Com muita dor, a família enterrou a avó e depois o pai, em menos de um mês. Sem que a família pudesse se despedir, com caixão fechado, seu China logo foi cremado. “Foi uma despedida solitária, sem poder receber abraços e carinho dos amigos e parentes. Senti muita dor e raiva. Estava me sufocando, não era uma fatalidade a morte dele. Quando me dei conta, comecei a escrever no bloco de notas do celular e depois no perfil do Instagram @vivendomeuluto. Ele não era um número, e sim uma pessoa, com sua história”, destaca a filha.

Inspiração do livro

A inspiração para o livro surgiu quando uma amiga resolveu enviar para ela, que não recebia ninguém, um balão com uma cesta de alimentos. “Quando olhei da sacada do meu apartamento vi somente o balão. Fiquei emocionada, recolhi os alimentos e falei para meus filhos que o balão era o vovô. Eles adoraram e começaram a brincar o dia inteiro com o balão de pega-pega e pediram à noite para dormir com o vovô”, relembra.

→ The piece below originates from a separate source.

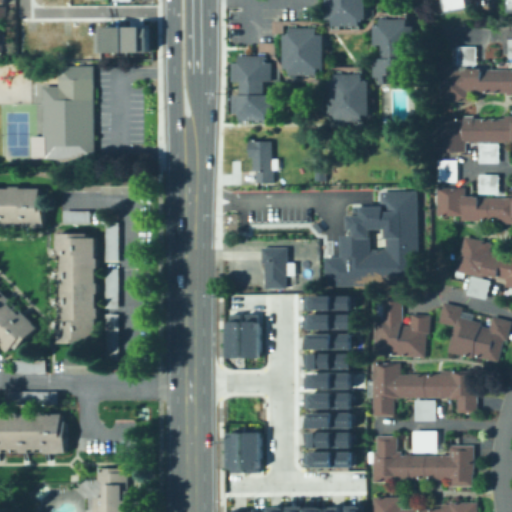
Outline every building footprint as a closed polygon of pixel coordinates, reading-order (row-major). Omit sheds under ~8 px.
[(325,0),(366,0),(367,18),(360,18),(360,24),(332,24),(332,18),(326,19),(325,0)] [(472,0),(474,8),(449,14),(445,0),(472,0)] [(380,17),(407,17),(407,24),(414,24),(414,29),(421,29),(421,43),(413,43),(408,43),(408,56),(415,56),(415,75),(408,75),(408,82),(381,83),(381,76),(374,76),(374,57),(381,57),(381,43),(374,43),(374,25),(380,24),(380,17)] [(99,25),(99,52),(124,52),(123,25),(99,25)] [(126,25),(126,52),(150,52),(150,25),(126,25)] [(282,34),(289,33),(289,27),(316,26),(317,33),(324,33),(324,67),(317,67),(318,73),(290,73),(289,68),(283,68),(282,34)] [(478,46),(478,66),(483,66),(484,70),(511,69),(511,96),(509,96),(509,93),(470,93),(470,101),(442,102),(442,65),(458,65),(459,46),(478,46)] [(239,53),(266,53),(266,60),(273,60),(273,65),(280,65),(280,79),(272,79),(267,79),(267,93),(274,92),(274,112),(267,112),(267,119),(240,119),(240,112),(233,112),(233,93),(240,93),(240,80),(233,80),(233,61),(239,61),(239,53)] [(95,66),(97,159),(34,160),(33,136),(44,136),(45,87),(61,86),(61,66),(95,66)] [(328,80),(335,80),(335,73),(363,73),(363,79),(370,79),(370,113),(364,114),(364,119),(336,120),(335,114),(329,114),(328,80)] [(476,119),(507,119),(507,116),(511,116),(511,142),(500,142),(500,163),(481,163),(481,142),(467,142),(467,152),(439,153),(439,120),(465,119),(465,116),(476,116),(476,119)] [(274,141),(275,158),(280,158),(281,170),(276,170),(276,182),(258,183),(257,171),(254,171),(254,157),(252,157),(252,142),(274,141)] [(459,160),(459,181),(440,181),(440,160),(459,160)] [(501,175),(501,194),(481,194),(481,175),(501,175)] [(66,193),(65,180),(103,179),(103,192),(66,193)] [(104,194),(104,179),(139,179),(139,194),(104,194)] [(12,187),(23,187),(23,189),(43,189),(43,197),(47,197),(47,228),(25,228),(25,223),(0,223),(0,189),(12,189),(12,187)] [(511,223),(501,223),(501,220),(465,221),(466,216),(439,216),(439,188),(468,188),(468,196),(511,196),(511,223)] [(324,286),(418,283),(416,190),(379,190),(380,203),(345,205),(345,233),(339,233),(339,256),(323,256),(324,286)] [(66,224),(66,211),(92,211),(92,224),(66,224)] [(121,262),(108,262),(107,223),(120,223),(121,262)] [(60,321),(65,321),(65,305),(60,305),(60,297),(65,297),(65,282),(60,282),(60,272),(64,272),(64,255),(60,255),(60,234),(91,234),(91,238),(99,238),(99,340),(92,340),(92,344),(60,344),(60,321)] [(492,252),(511,256),(511,287),(507,286),(508,281),(506,280),(507,279),(487,274),(486,279),(493,281),(488,299),(469,294),(474,275),(467,273),(466,278),(457,276),(467,236),(494,243),(492,252)] [(297,262),(297,275),(288,275),(288,288),(267,288),(267,263),(264,263),(264,248),(290,247),(290,262),(297,262)] [(121,308),(108,308),(108,269),(121,269),(121,308)] [(41,328),(19,350),(17,347),(11,353),(0,342),(0,292),(6,298),(9,295),(15,301),(12,304),(23,315),(25,312),(41,328)] [(306,310),(352,310),(352,294),(308,295),(308,298),(306,298),(306,310)] [(384,299),(403,300),(404,325),(412,326),(413,314),(433,315),(432,333),(428,333),(426,357),(373,354),(375,317),(378,318),(380,300),(384,300),(384,299)] [(483,325),(492,328),(495,316),(511,320),(511,329),(509,341),(506,340),(500,362),(475,355),(475,358),(450,351),(456,326),(441,322),(446,302),(465,307),(464,312),(476,314),(474,320),(484,322),(483,325)] [(241,313),(230,313),(230,321),(226,321),(227,357),(241,357),(241,313)] [(245,313),(256,313),(256,320),(260,320),(260,356),(245,357),(245,313)] [(306,313),(352,313),(352,328),(308,329),(308,325),(306,325),(306,313)] [(121,361),(108,361),(108,315),(121,314),(121,361)] [(308,348),(308,340),(310,340),(310,333),(353,333),(353,348),(308,348)] [(307,368),(353,368),(352,352),(308,352),(308,356),(307,356),(307,368)] [(66,374),(66,358),(103,358),(103,374),(66,374)] [(14,360),(47,361),(47,374),(14,374),(14,360)] [(402,374),(442,374),(442,369),(479,369),(480,413),(459,413),(459,399),(451,399),(450,398),(396,398),(396,416),(374,416),(374,363),(402,363),(402,374)] [(306,388),(352,388),(352,372),(308,372),(308,376),(306,376),(306,388)] [(7,392),(59,392),(59,406),(7,406),(7,392)] [(306,392),(352,392),(352,407),(308,408),(308,404),(306,404),(306,392)] [(437,401),(438,420),(417,420),(417,401),(437,401)] [(307,427),(307,419),(309,419),(309,411),(352,412),(352,427),(307,427)] [(0,414),(10,414),(35,414),(65,413),(65,421),(70,422),(70,453),(48,453),(48,449),(32,449),(32,453),(24,453),(23,449),(7,449),(7,453),(0,453),(0,414)] [(227,431),(242,431),(242,471),(230,471),(230,467),(227,467),(227,431)] [(260,431),(246,431),(246,471),(258,471),(258,467),(261,467),(260,431)] [(307,431),(307,439),(309,439),(309,447),(352,447),(352,431),(307,431)] [(437,431),(437,452),(417,452),(417,432),(437,431)] [(399,436),(399,452),(403,452),(403,456),(452,456),(452,445),(476,445),(476,487),(452,487),(451,479),(412,479),(412,483),(401,483),(401,481),(375,482),(375,452),(379,452),(378,436),(399,436)] [(304,454),(308,454),(308,451),(352,450),(352,466),(308,467),(308,462),(304,462),(304,454)] [(130,473),(131,490),(135,490),(135,500),(142,500),(142,511),(96,511),(96,497),(104,497),(104,483),(100,479),(100,468),(125,468),(125,473),(130,473)] [(402,509),(443,509),(443,505),(452,505),(452,503),(480,502),(480,511),(374,511),(374,497),(402,497),(402,509)]
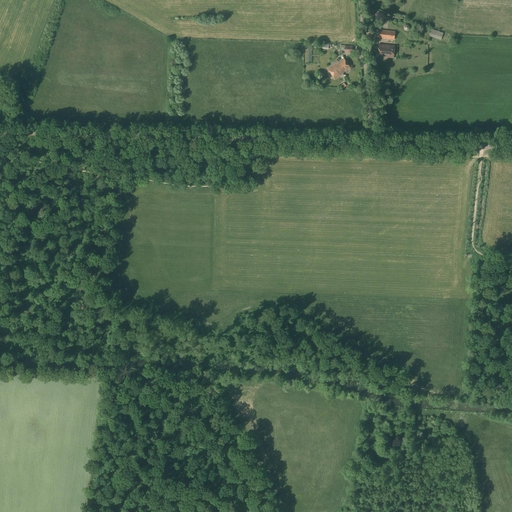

Quando soube pelo Instagram que uma amiga havia aberto uma editora em Florianópolis, Marcela enviou a ela a história inspirada no balão. Marcela pediu para a mãe, Maria Angélica, a Magé, ilustrar a história. “Imagine a minha dor e a da minha mãe, que viveu 39 anos casada com meu pai. A ilustração a ajudaria”, relembra. Depois, o irmão, Ricardo Lin, que é design, pediu para diagramar o livro e o filho, Gabriel, que estava aprendendo a escrever, fez o título. “Transformamos a dor do luto em amor. Foi o amor que nos manteve, e transformamos esse sentimento em algo concreto. Fico vendo o livro por aí e sinto que meu pai está vivo, após tanta dor.”

O balão agora é um símbolo da presença de seu China na família. Na cerimônia em que jogaram as cinzas dele no mar, lá estava o balão. Em todas as datas especiais, como Natal, réveillon e aniversários, ele também está presente para alegria dos netos e felicidade dos demais. “Não foi nada planejado, mas aconteceu uma transformação da dor em amor.”

A psicóloga e professora da UFSC Ivânia Jann Luna, autora do livro “A quem devo confiar minha tristeza? Faces e perspectivas do cuidado ao luto”, explica que “na contemporaneidade, a vivência de um luto é pessoal, privativa e intransferível quanto à construção de significados e narrativas sobre a perda bem como propósitos de vida. Ao mesmo tempo, é uma vivência pública, na qual o enlutado escolhe espaços de sociabilidade e de confiança para externalizar a sua dor e cogerir os sentidos da sua perda”. Sobre a forma que a família da jornalista Marcela Lin encontrou de vivenciar o luto, publicando o livro “O balão do vovô”, ela avalia que foi um recurso de enfrentamento muito significativo para essa família. Ela considera que o livro foi um ritual de amor e de despedida que essa família fez.